## Task instructions:
Using the entries that follow, give the number of lines containing the string "APERTURE". Write nothing besides that number.

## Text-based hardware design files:
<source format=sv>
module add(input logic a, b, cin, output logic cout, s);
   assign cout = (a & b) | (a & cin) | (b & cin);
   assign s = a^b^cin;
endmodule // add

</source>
* * *
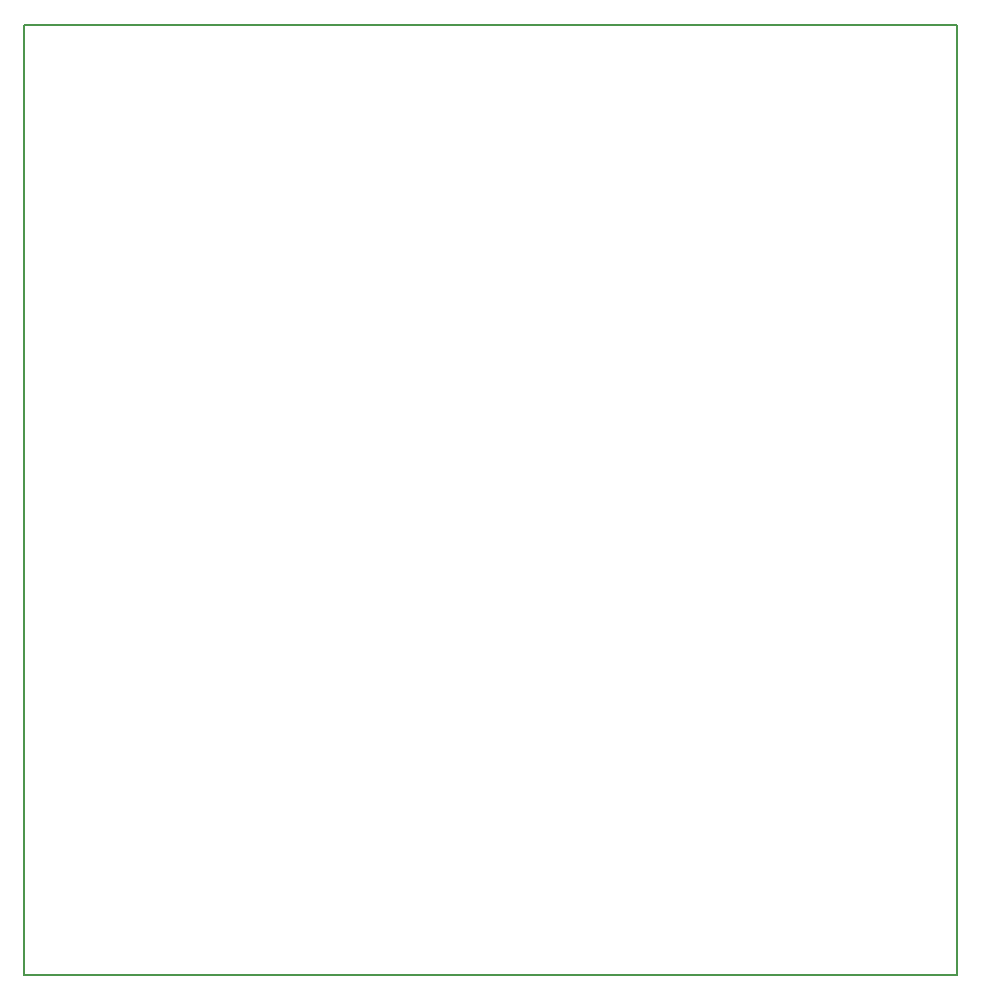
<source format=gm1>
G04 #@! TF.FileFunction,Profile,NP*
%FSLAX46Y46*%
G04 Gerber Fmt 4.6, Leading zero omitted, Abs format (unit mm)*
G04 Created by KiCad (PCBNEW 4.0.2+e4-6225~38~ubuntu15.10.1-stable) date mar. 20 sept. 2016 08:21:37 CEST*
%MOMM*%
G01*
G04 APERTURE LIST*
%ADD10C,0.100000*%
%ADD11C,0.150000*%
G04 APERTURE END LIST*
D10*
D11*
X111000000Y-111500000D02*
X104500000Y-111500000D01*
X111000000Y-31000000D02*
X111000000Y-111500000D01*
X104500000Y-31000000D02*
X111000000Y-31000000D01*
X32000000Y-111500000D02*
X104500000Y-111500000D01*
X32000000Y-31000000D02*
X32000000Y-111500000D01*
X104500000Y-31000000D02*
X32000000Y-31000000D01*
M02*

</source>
==
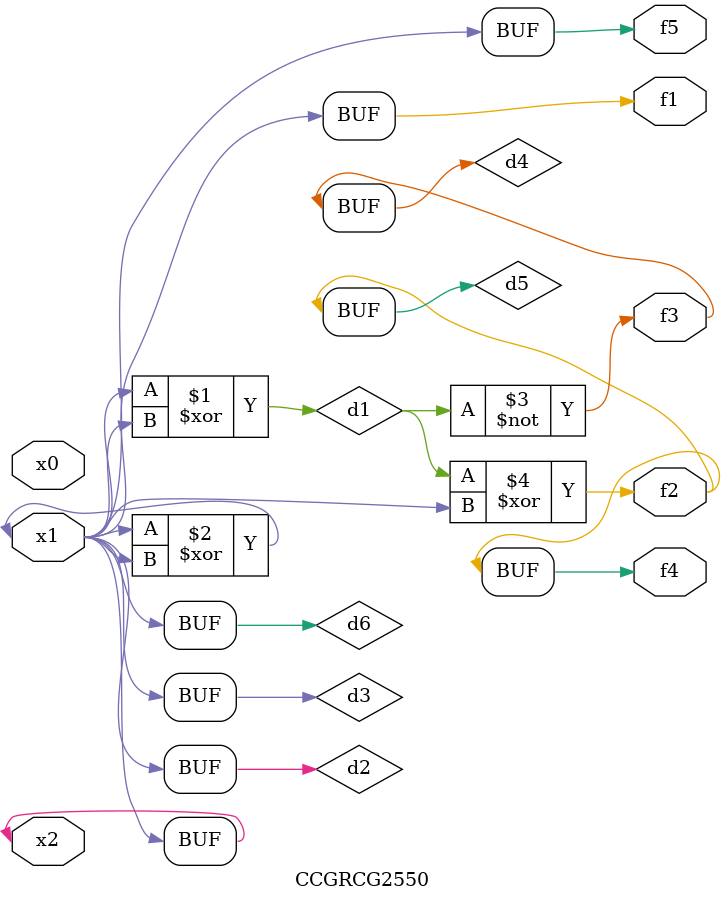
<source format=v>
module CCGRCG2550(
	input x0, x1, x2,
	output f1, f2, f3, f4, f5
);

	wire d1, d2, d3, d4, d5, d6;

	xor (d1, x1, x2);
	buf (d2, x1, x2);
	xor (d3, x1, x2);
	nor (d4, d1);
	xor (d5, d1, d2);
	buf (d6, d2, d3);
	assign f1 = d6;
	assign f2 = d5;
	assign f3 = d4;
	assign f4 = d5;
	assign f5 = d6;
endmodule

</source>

## Answer area:
2